**** Provided records ****

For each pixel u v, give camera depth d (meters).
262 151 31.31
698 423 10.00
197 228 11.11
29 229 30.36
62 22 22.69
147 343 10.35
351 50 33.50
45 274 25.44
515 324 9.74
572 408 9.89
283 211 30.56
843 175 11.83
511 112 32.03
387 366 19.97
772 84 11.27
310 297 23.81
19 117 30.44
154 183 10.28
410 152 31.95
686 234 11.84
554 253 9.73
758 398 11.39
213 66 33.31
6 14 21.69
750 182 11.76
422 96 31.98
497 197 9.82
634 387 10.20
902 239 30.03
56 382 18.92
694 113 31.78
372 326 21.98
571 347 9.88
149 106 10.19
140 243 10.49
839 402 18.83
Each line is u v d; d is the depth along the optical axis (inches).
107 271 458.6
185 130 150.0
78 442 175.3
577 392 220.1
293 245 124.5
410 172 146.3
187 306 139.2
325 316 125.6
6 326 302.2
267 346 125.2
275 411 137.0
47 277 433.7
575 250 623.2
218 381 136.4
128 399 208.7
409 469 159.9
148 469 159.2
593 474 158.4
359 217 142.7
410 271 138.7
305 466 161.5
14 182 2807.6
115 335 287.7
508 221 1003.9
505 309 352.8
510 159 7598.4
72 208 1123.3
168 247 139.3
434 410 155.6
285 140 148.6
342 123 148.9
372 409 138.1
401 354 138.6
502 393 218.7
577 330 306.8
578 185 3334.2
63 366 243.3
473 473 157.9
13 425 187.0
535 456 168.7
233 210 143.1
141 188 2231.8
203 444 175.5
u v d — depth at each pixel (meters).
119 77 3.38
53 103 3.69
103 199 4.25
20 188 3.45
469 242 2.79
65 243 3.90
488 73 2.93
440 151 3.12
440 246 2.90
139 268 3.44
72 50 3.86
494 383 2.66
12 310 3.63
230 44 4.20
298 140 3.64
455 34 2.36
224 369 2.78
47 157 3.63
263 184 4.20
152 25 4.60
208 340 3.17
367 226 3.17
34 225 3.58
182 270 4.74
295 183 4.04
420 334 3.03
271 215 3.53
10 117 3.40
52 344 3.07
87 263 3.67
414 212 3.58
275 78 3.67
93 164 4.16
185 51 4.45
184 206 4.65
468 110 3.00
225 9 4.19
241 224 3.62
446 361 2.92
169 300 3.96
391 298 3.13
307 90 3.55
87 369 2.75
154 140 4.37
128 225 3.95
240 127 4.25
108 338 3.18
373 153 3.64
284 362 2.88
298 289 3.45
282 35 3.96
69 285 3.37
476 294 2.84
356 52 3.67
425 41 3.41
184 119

****

▶ Task goal
Exactly reproduce the lines of the data above that run from the line containing "87 263 3.67" through the final one.

▶ Solution to this exercise
87 263 3.67
414 212 3.58
275 78 3.67
93 164 4.16
185 51 4.45
184 206 4.65
468 110 3.00
225 9 4.19
241 224 3.62
446 361 2.92
169 300 3.96
391 298 3.13
307 90 3.55
87 369 2.75
154 140 4.37
128 225 3.95
240 127 4.25
108 338 3.18
373 153 3.64
284 362 2.88
298 289 3.45
282 35 3.96
69 285 3.37
476 294 2.84
356 52 3.67
425 41 3.41
184 119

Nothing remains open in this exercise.